- _Problem requirements_: Rewrite the listing below, putting "page component" wherever "layout element" appears and leaving everything else unchanged. Omit the pictures from your version.

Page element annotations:
* START *

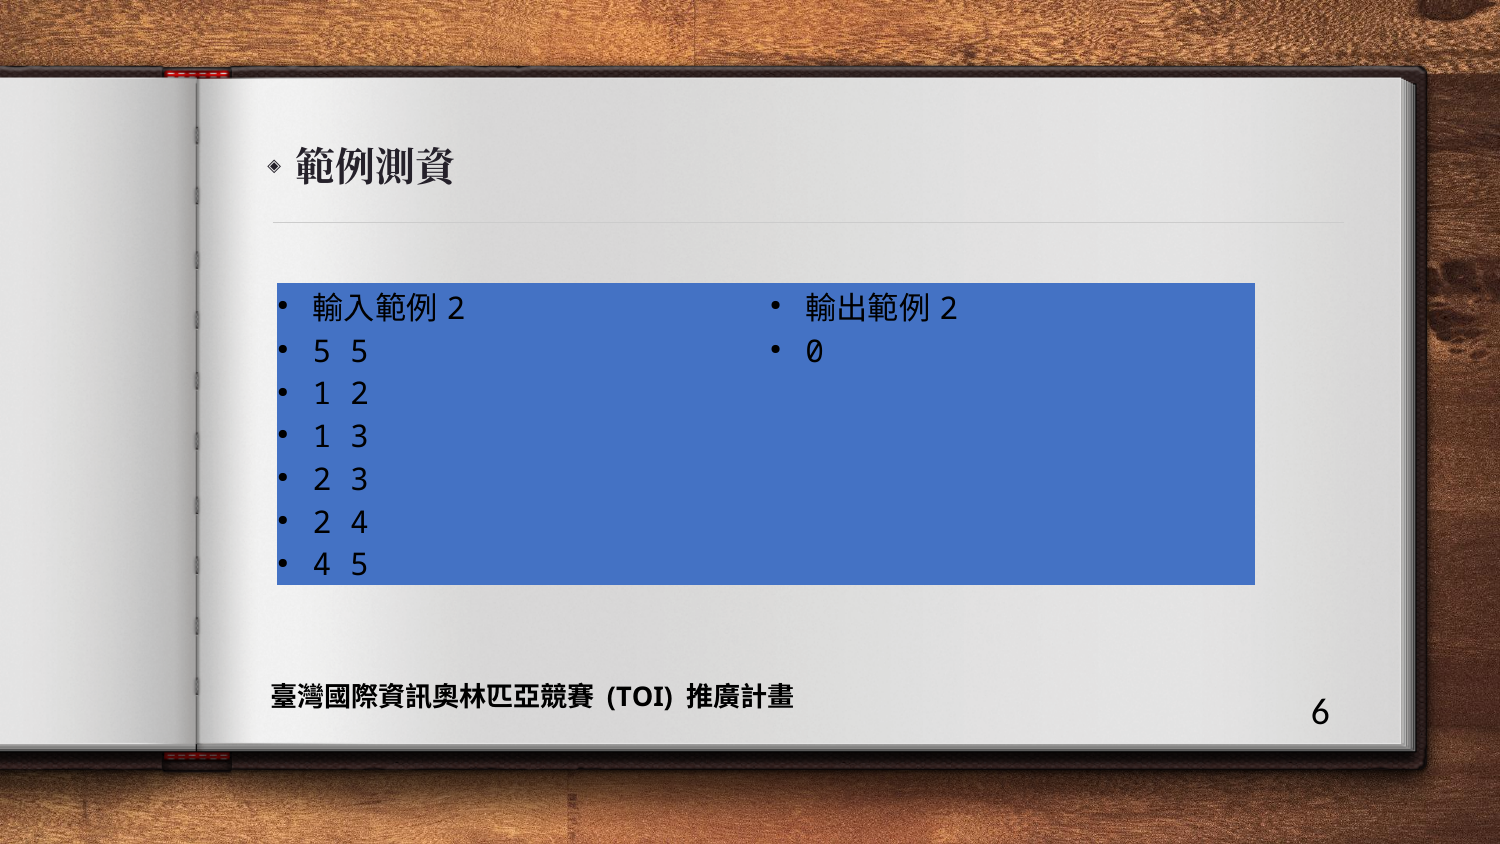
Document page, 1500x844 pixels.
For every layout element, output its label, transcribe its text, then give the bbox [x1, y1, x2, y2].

list 範例測資 [252, 126, 1194, 205]
table_header 輸出範例2 0 [770, 283, 1255, 585]
text_box [1295, 672, 1386, 737]
table_header 輸入範例2 5 5 1 2 1 3 2 3 2 4 4 5 [277, 283, 770, 585]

* END *

- _Answer for the task_:
Document page, 1500x844 pixels.
For every page component, output its label, transcribe its text, then give the bbox [x1, y1, x2, y2].

list 範例測資 [252, 126, 1194, 205]
table_header 輸出範例2 0 [770, 283, 1255, 585]
text_box [1295, 672, 1386, 737]
table_header 輸入範例2 5 5 1 2 1 3 2 3 2 4 4 5 [277, 283, 770, 585]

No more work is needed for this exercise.